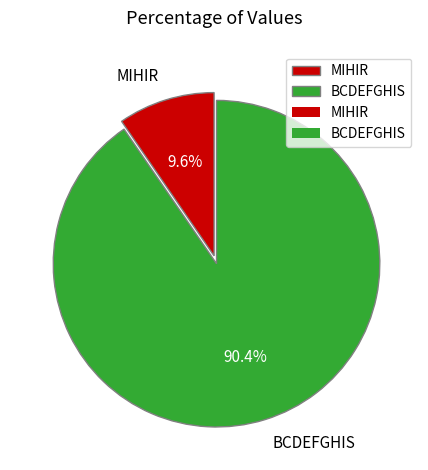

To the nearest percent, what is the difference between the largest and smallest slice percentages?

81%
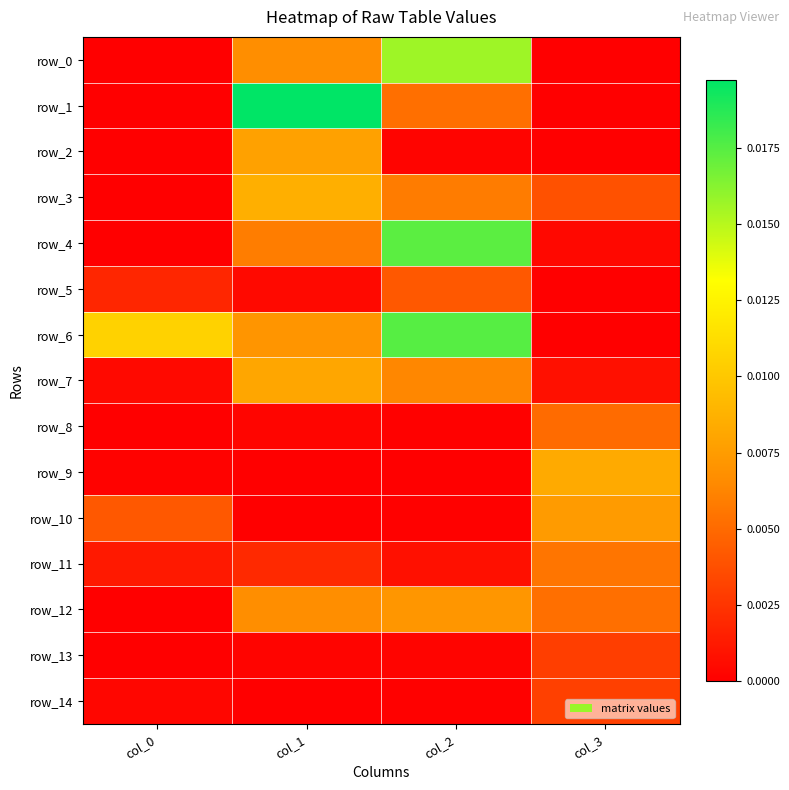

The row_0 series shows 0.0 at col_1. True or false?

True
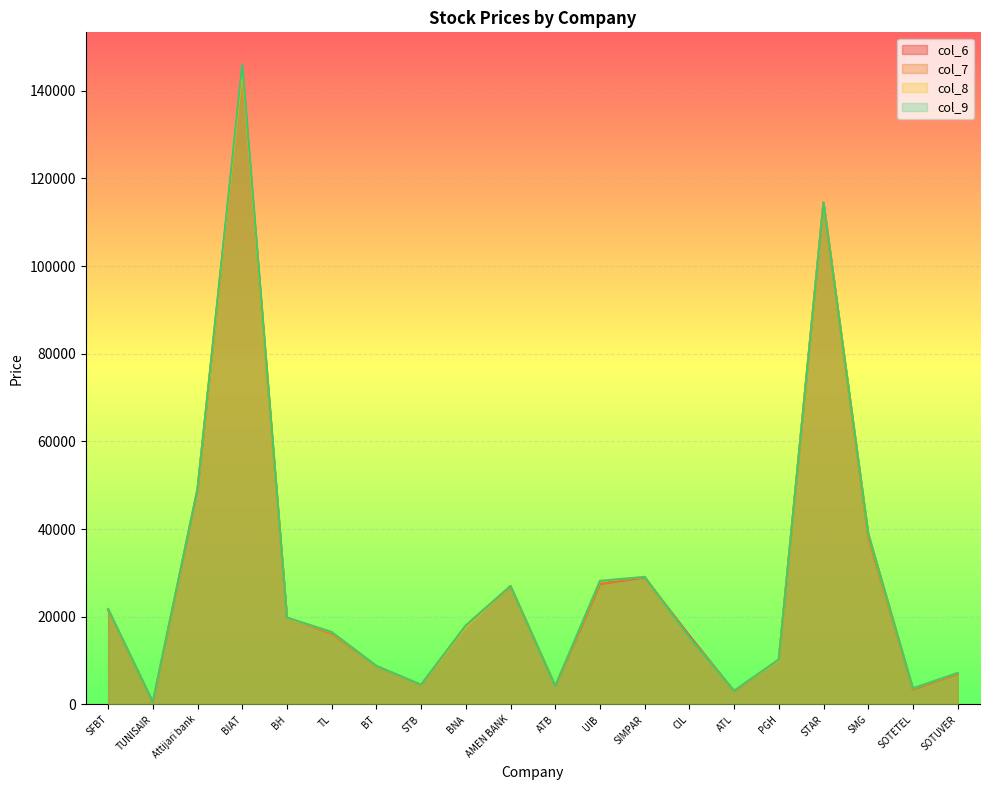

True or false: col_9 has a value of 38900 at SMG.

True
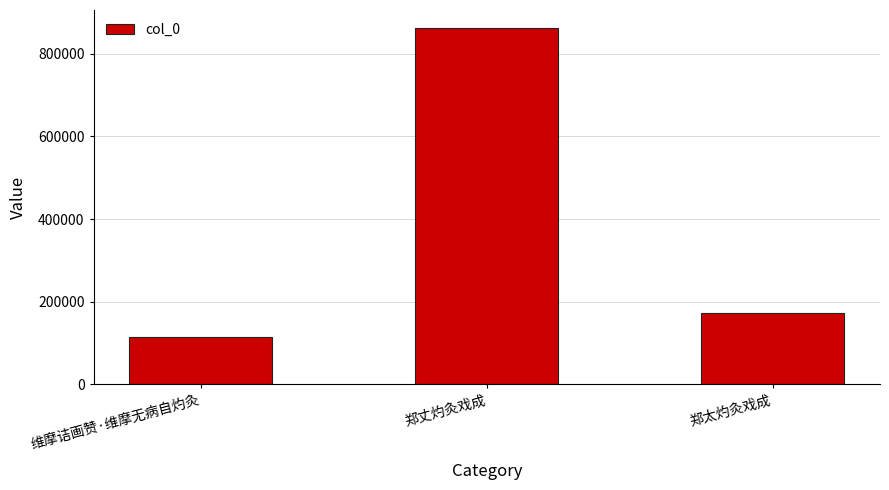

What is the greatest value displayed?

863137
------------------------------------------------------------------------
Turn the lines of the rows, starting at the line that has "The row_0 series" and continuing to the end of the rows, into a Markdown table with the columns n and Line. Number each line, and omit blank lines and the pictures.

| n | Line |
|---|---|
| 1 | The row_0 series shows 0.0 at col_1. True or false? |
| 2 | True |
| 3 | True or false: col_9 has a value of 38900 at SMG. |
| 4 | True |
| 5 | What is the greatest value displayed? |
| 6 | 863137 |